Material to process:
▬▬▬
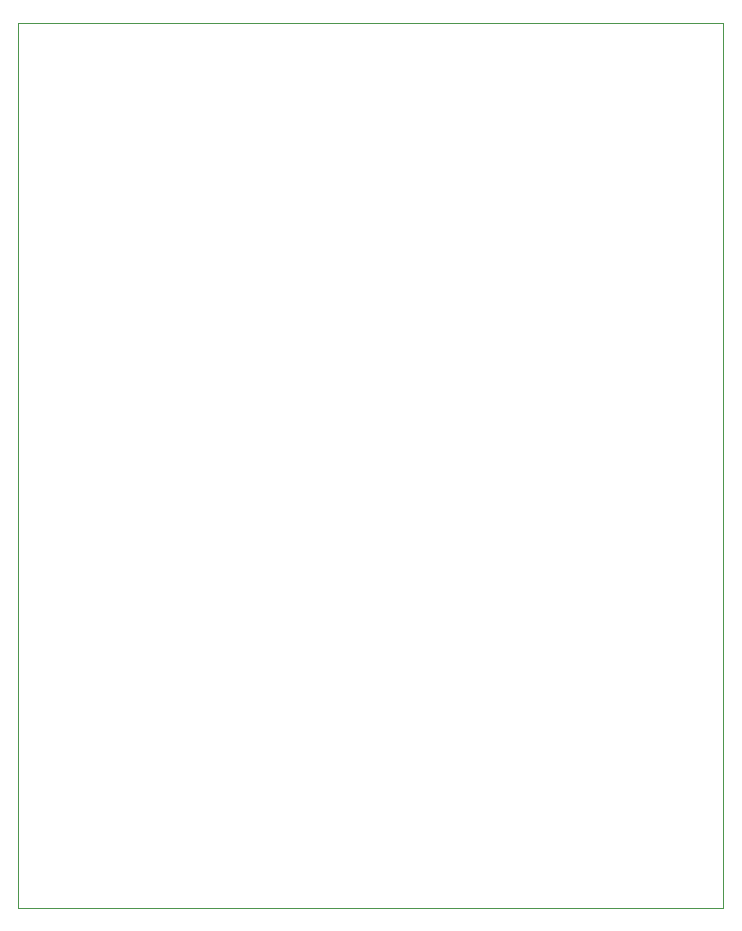
<source format=gbr>
G04 DipTrace 4.3.0.5*
G04 DemirBoard.gbr*
%MOIN*%
G04 #@! TF.FileFunction,Profile*
G04 #@! TF.Part,Single*
%ADD10C,0.004724*%
%FSLAX26Y26*%
G04*
G70*
G90*
G75*
G01*
G04 BoardOutline*
%LPD*%
X-1850000Y2250000D2*
G54D10*
Y-700000D1*
X500000D1*
Y2250000D1*
X-1850000D1*
M02*

</source>
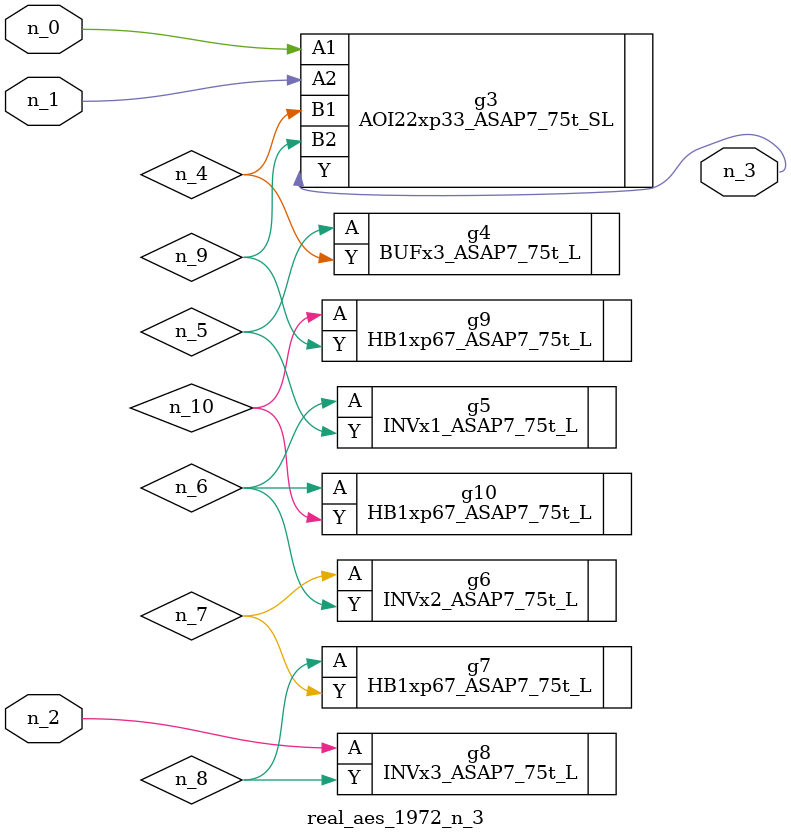
<source format=v>
module real_aes_1972_n_3 (n_0, n_2, n_1, n_3);
input n_0;
input n_2;
input n_1;
output n_3;
wire n_4;
wire n_5;
wire n_7;
wire n_9;
wire n_6;
wire n_8;
wire n_10;
AOI22xp33_ASAP7_75t_SL g3 ( .A1(n_0), .A2(n_1), .B1(n_4), .B2(n_9), .Y(n_3) );
INVx3_ASAP7_75t_L g8 ( .A(n_2), .Y(n_8) );
BUFx3_ASAP7_75t_L g4 ( .A(n_5), .Y(n_4) );
INVx1_ASAP7_75t_L g5 ( .A(n_6), .Y(n_5) );
HB1xp67_ASAP7_75t_L g10 ( .A(n_6), .Y(n_10) );
INVx2_ASAP7_75t_L g6 ( .A(n_7), .Y(n_6) );
HB1xp67_ASAP7_75t_L g7 ( .A(n_8), .Y(n_7) );
HB1xp67_ASAP7_75t_L g9 ( .A(n_10), .Y(n_9) );
endmodule
</source>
▬▬▬
Your task is to return every entry exactly as it was written, with the pictures removed.

<source format=gbr>
G04 DipTrace 4.3.0.5*
G04 DemirBoard.gbr*
%MOIN*%
G04 #@! TF.FileFunction,Profile*
G04 #@! TF.Part,Single*
%ADD10C,0.004724*%
%FSLAX26Y26*%
G04*
G70*
G90*
G75*
G01*
G04 BoardOutline*
%LPD*%
X-1850000Y2250000D2*
G54D10*
Y-700000D1*
X500000D1*
Y2250000D1*
X-1850000D1*
M02*

</source>
<source format=v>
module real_aes_1972_n_3 (n_0, n_2, n_1, n_3);
input n_0;
input n_2;
input n_1;
output n_3;
wire n_4;
wire n_5;
wire n_7;
wire n_9;
wire n_6;
wire n_8;
wire n_10;
AOI22xp33_ASAP7_75t_SL g3 ( .A1(n_0), .A2(n_1), .B1(n_4), .B2(n_9), .Y(n_3) );
INVx3_ASAP7_75t_L g8 ( .A(n_2), .Y(n_8) );
BUFx3_ASAP7_75t_L g4 ( .A(n_5), .Y(n_4) );
INVx1_ASAP7_75t_L g5 ( .A(n_6), .Y(n_5) );
HB1xp67_ASAP7_75t_L g10 ( .A(n_6), .Y(n_10) );
INVx2_ASAP7_75t_L g6 ( .A(n_7), .Y(n_6) );
HB1xp67_ASAP7_75t_L g7 ( .A(n_8), .Y(n_7) );
HB1xp67_ASAP7_75t_L g9 ( .A(n_10), .Y(n_9) );
endmodule
</source>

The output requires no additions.